Sie sind damit einverstanden, eine Vorankündigungskomponente auszuführen, deren Nachteil begrenzt ist: Im schlimmsten Fall hilft sie nicht, und sie kann die Ausgabequalität nicht verändern.

Wählen Sie keines von beiden, wenn Sie überhaupt kein 688B-MoE selbst hosten. Die Souveränitäts- und Koreanisch-Sprachstärken von A.X K2 kommen nur dann bei Ihnen an, wenn Sie es betreiben, und viele Teams werden stattdessen über einen gehosteten Katalog auf Open-Source-Spitzenmodelle zugreifen. Genau hier zahlt es sich aus, Ihre Integration modellagnostisch zu halten: Der eine OpenAI-kompatible Endpunkt von OrcaRouter umfasst über 200 Modelle zum Listenpreis des Anbieters mit 0 % Aufschlag, automatischem Failover und einer Routing-DSL, um mehrere Modelle in einem einzigen Aufruf zu kombinieren. (Weder A.X K2 noch A.X K2 DSpark wird heute irgendwo gehostet – auch nicht auf OrcaRouter –, es geht also um den Rest Ihres Stacks, nicht um das Routing dieser beiden.) Dieser Ansatz überträgt sich trotzdem: Probieren Sie ein unerprobtes Modell mit einem Bruchteil des Traffics aus und schalten Sie automatisch um, anstatt einen Produktionspfad darauf zu setzen.

Was als Nächstes ansehen

Die Lage ist einfach: Das Repo ist real, die Methode ist dokumentiert, die Messungen nicht. Die drei Dinge, auf die man achten sollte, sind die versprochene öffentliche Veröffentlichung (laut Karte „in den nächsten Tagen"), die ersten A.X-K2-spezifischen Durchsatz- oder Latenzzahlen, sobald SK Telecoms Evaluierung abgeschlossen ist, und ob ein Inferenzanbieter das Paar aufnimmt – genau das würde DSpark für Teams relevant machen, die nicht selbst hosten.

FAQ

Kann A.X K2 DSpark A.X K2 ersetzen?

Nein. Es ist ein reiner Drafter-Checkpoint ohne eigenständige Verwendung — er existiert, um die Dekodierung von A.X K2 zu beschleunigen, nicht als Alternative dazu. Du kannst A.X K2 DSpark nicht ohne A.X K2 ausführen.

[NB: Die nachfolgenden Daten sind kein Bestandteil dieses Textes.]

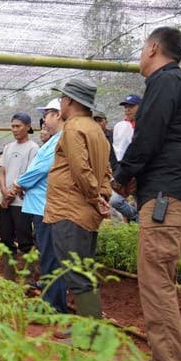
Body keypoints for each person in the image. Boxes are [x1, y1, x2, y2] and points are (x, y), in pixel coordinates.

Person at [111, 27, 181, 361]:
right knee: (158, 281)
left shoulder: (166, 81)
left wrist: (122, 177)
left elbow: (147, 136)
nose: (140, 54)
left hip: (168, 199)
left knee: (155, 284)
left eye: (141, 48)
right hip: (170, 194)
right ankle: (167, 359)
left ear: (153, 48)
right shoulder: (174, 83)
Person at [44, 78, 112, 318]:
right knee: (84, 268)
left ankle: (89, 331)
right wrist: (102, 196)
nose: (60, 103)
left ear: (70, 100)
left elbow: (80, 169)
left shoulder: (73, 128)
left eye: (62, 98)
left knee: (75, 271)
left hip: (70, 211)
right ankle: (89, 325)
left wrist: (95, 198)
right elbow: (106, 171)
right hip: (86, 213)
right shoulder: (96, 130)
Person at [10, 98, 67, 313]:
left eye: (47, 114)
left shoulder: (59, 140)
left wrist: (18, 183)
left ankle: (54, 307)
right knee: (47, 255)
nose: (44, 119)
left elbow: (41, 169)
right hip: (39, 206)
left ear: (57, 115)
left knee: (51, 257)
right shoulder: (53, 140)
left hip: (46, 206)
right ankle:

Verändert DSpark die Ausgabequalität von A.X K2?

Nein, konstruktionsbedingt. Jeder Kandidaten-Token wird von A.X K2 verifiziert, bevor er übernommen wird, sodass die Ausgabeverteilung unverändert bleibt — die Karte beschreibt den Ansatz als verlustfrei.

Muss ich A.X K2 selbst hosten, um DSpark zu verwenden?

Ja. DSpark wird von vLLM zusammen mit A.X K2 geladen, also gibt es nichts, wofür es Entwürfe erstellen könnte, es sei denn, du betreibst das 688B-Ziel. Es gibt heute keine gehostete API für eines der beiden Modelle.

Funktioniert DSpark mit anderen Modellen?

SK Telecom hat es für die MoE-Architektur, die Aufmerksamkeitsstruktur und den 256K-Kontext von A.X K2 entworfen und es nicht gegen ein anderes Zielsystem validiert.

Das Urteil

A.X K2 DSpark vs. A.X K2 ist ein „Versus", bei dem die ehrliche Antwort „beides" lautet. Wenn Sie bereits A.X K2 ausführen und Nutzer auf lange Generierungen warten, ist das Draft-Modell ein kostenloses, risikoarmes Experiment: Apache-2.0-Gewichte, im schlimmsten Fall keine Beschleunigung, und konstruktionsbedingt keine Qualitätsverschlechterung möglich. Wenn Sie nicht latenzgebunden sind – oder überhaupt kein 688B-MoE selbst hosten –, können Sie es getrost ignorieren, bis SK Telecoms Evaluierungsergebnisse vorliegen und die versprochene öffentliche Veröffentlichung das Modell offiziell macht. Was Sie nicht tun sollten, ist, die 60–85-%-Angabe des Papers für eine Messung dieses Modells zu halten: Derzeit ist alles DSpark-spezifische an A.X K2 noch TBD.